The documentary-style podcast, which features interviews with historians, researchers and general authorities of the church, is hosted by Spencer W. McBride, a volume editor for the Joseph Smith Papers’ “Documents” series. All six episodes were released on Jan. 14.
When asked how he might pitch the podcast to members of his Latter-day Saint ward in a Sunday Zoom meeting, McBride took this approach.
“I would say that these six episodes are going to take familiar stories and familiar events and illuminate them for you,” he said. “We’re not saying everything that you thought you knew about the priesthood restoration is different. What we’re saying is here’s a few important details that you may not know. They are going to vastly expand the way you think about both the restoration of the priesthood and the role of priesthood in the lives and religious devotion of Latter-day Saints.”
McBride was the host of last year’s “The First Vision: A Joseph Smith Papers Podcast,” which was released in timing with the commemoration of the 200th anniversary of the First Vision. The “First Vision” podcast had more than 1.3 million downloads and streams, McBride said.
“It far surpassed our highest expectations,” he said.
McBride said part of that success can be attributed to the fact that it was a bicentennial year in which President Russell M. Nelson had asked church members to focus their study on the Restoration and on the First Vision in particular. But it confirmed another suspicion as well.
“There is a thirst among church members to understand the research coming out of the Joseph Smith Papers, but to have it in a very accessible and digestible way,” McBride said.

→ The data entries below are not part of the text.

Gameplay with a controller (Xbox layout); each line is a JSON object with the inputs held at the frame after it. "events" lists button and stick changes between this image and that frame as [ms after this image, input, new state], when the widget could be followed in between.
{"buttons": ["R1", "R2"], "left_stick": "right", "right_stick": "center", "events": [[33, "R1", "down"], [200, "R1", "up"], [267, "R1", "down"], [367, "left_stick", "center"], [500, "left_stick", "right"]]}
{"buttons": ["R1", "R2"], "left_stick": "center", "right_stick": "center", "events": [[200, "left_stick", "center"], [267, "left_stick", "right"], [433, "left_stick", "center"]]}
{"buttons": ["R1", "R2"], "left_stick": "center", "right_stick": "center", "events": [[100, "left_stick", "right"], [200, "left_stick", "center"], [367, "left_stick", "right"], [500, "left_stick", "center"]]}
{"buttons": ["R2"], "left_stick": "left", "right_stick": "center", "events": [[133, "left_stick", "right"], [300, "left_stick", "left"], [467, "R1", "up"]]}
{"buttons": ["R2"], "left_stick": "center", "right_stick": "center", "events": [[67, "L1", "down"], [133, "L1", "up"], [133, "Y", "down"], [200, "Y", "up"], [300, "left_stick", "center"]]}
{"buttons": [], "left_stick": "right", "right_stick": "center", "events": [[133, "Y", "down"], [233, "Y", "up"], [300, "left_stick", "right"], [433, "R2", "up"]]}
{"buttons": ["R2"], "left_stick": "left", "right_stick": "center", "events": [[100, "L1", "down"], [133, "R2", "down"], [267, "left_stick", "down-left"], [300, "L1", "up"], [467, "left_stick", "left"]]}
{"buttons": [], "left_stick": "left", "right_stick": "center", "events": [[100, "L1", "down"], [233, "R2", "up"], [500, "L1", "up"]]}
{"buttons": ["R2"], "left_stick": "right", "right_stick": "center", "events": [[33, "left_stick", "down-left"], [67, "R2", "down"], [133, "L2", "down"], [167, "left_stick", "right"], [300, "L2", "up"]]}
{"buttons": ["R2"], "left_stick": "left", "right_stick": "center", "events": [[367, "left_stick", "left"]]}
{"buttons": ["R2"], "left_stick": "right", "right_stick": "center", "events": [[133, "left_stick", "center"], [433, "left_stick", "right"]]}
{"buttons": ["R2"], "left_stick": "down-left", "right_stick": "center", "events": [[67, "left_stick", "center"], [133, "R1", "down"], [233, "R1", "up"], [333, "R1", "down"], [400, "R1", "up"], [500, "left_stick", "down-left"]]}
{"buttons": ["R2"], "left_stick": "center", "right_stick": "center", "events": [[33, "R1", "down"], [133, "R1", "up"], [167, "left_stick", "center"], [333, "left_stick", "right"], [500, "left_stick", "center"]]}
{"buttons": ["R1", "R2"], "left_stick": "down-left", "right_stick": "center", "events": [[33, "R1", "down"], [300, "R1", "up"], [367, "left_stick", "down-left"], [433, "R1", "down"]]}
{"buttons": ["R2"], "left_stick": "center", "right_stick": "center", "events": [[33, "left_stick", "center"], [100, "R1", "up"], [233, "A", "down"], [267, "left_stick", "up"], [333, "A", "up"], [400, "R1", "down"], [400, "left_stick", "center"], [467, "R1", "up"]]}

Many Latter-day Saints see the thick, scholarly volumes produced by the Joseph Smith Papers each year and they are both impressed and daunted by them at the same time, the historian said.
“This podcast miniseries is one attempt at kind of repackaging some of the research for a more general audience and making them more accessible to any listener,” he said. “The success of the First Vision podcast confirms that people are looking for this content.”

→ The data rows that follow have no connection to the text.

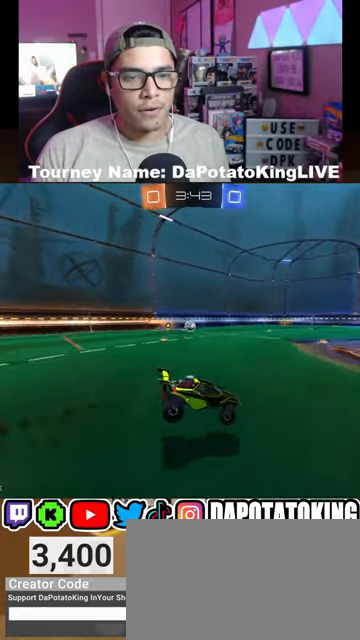
{"buttons": ["R2"], "left_stick": "center", "right_stick": "center", "events": [[100, "left_stick", "down"], [333, "left_stick", "center"]]}
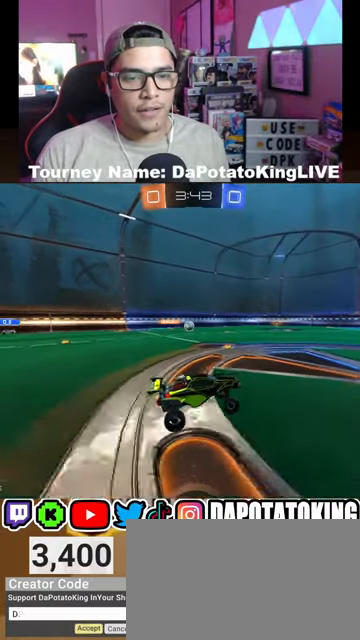
{"buttons": ["R2"], "left_stick": "right", "right_stick": "center", "events": [[167, "left_stick", "up"], [233, "A", "down"], [333, "A", "up"], [400, "left_stick", "center"], [467, "left_stick", "right"]]}
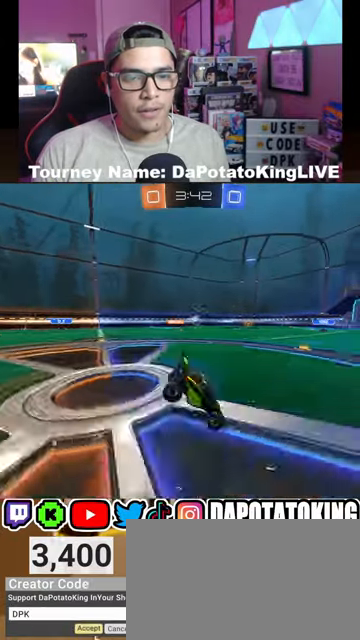
{"buttons": ["L2", "R2"], "left_stick": "up-right", "right_stick": "center", "events": [[67, "L2", "down"], [67, "R2", "up"], [267, "left_stick", "down-left"], [333, "L2", "up"], [367, "R2", "down"], [367, "left_stick", "center"], [467, "L2", "down"], [467, "left_stick", "up-right"]]}
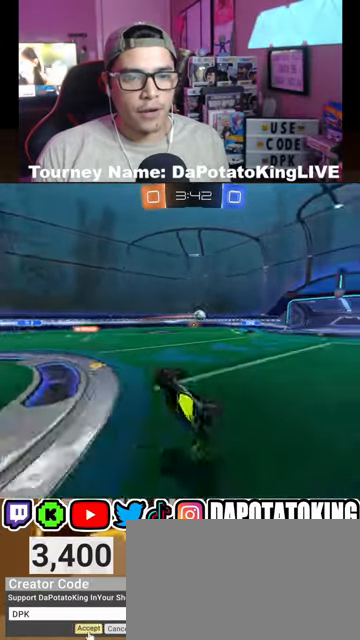
{"buttons": ["R2"], "left_stick": "center", "right_stick": "center", "events": [[133, "R2", "up"], [267, "L2", "up"], [367, "left_stick", "center"], [467, "R2", "down"]]}
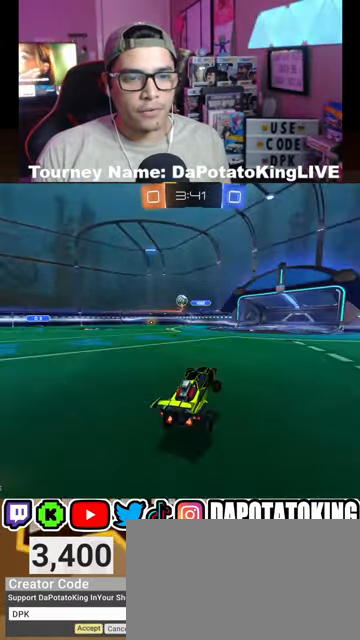
{"buttons": ["R1", "R2"], "left_stick": "left", "right_stick": "center", "events": [[100, "R2", "up"], [167, "left_stick", "left"], [300, "R2", "down"], [500, "R1", "down"]]}
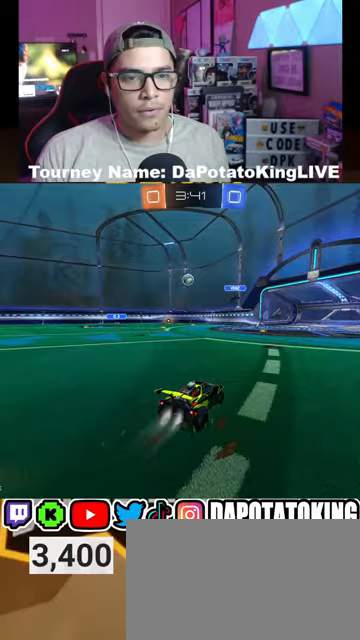
{"buttons": ["R2"], "left_stick": "left", "right_stick": "center", "events": [[67, "left_stick", "center"], [300, "left_stick", "down-left"], [400, "left_stick", "center"], [500, "R1", "up"], [500, "left_stick", "left"]]}
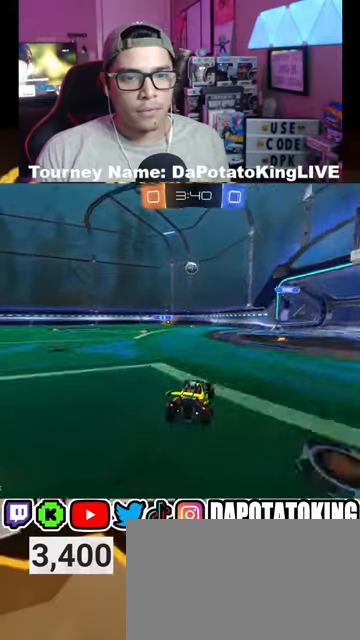
{"buttons": ["R2"], "left_stick": "left", "right_stick": "center", "events": [[200, "left_stick", "center"], [367, "left_stick", "left"]]}
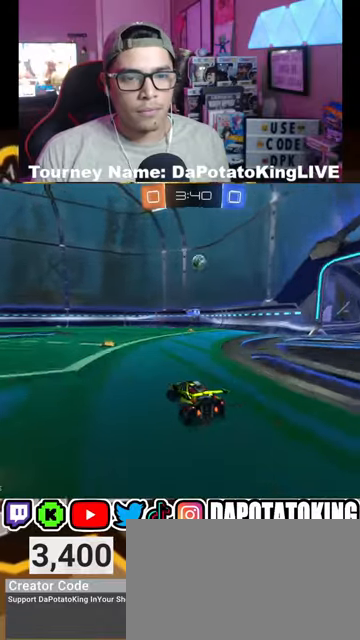
{"buttons": ["R2"], "left_stick": "center", "right_stick": "center", "events": [[33, "left_stick", "center"], [133, "left_stick", "right"], [233, "left_stick", "center"]]}
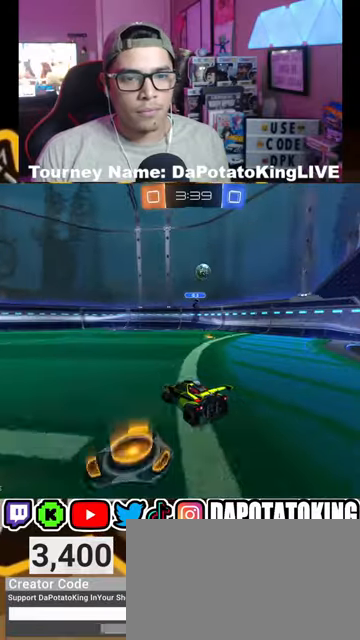
{"buttons": ["R2"], "left_stick": "right", "right_stick": "center", "events": [[167, "R2", "up"], [200, "L2", "down"], [233, "left_stick", "right"], [367, "R2", "down"], [433, "L2", "up"]]}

One of the biggest challenges with “The Priesthood Restored” podcast has been helping listeners grapple with ambiguity and unknown details. For example, the church doesn’t know the exact date and circumstances of the restoration of the Melchizedek priesthood. A detailed history of the key event was not written by Joseph Smith or Oliver Cowdery.
“We can’t tell that history in great detail, but it means we need to talk about record keeping. We need to talk about why we know what we know and why we don’t know what we don’t know. We also need to talk about why it’s OK that we don’t know every detail,” McBride said. “I think that’s really important, but that is a challenge.”
One of the highlights for McBride with “The Priesthood Restored” was the opportunity to interview Elder Dale G. Renlund of the Quorum of the Twelve Apostles for Episode 6: “Sacred Sites and Ongoing Restorations.”
“He reflected on this history, what this history means to him and his personal understanding of the priesthood, as well as what this history also means for Latter-day Saints today and how we can understand and appreciate the priesthood in our lives,” McBride said. “That was just a phenomenal experience. He was able to articulate, I think, some really poignant thoughts on that.”
After learning about the restoration of the priesthood, McBride said Latter-day Saints can look forward to another eight-episode miniseries podcast featuring the Nauvoo Illinois Temple that is likely to be released in October.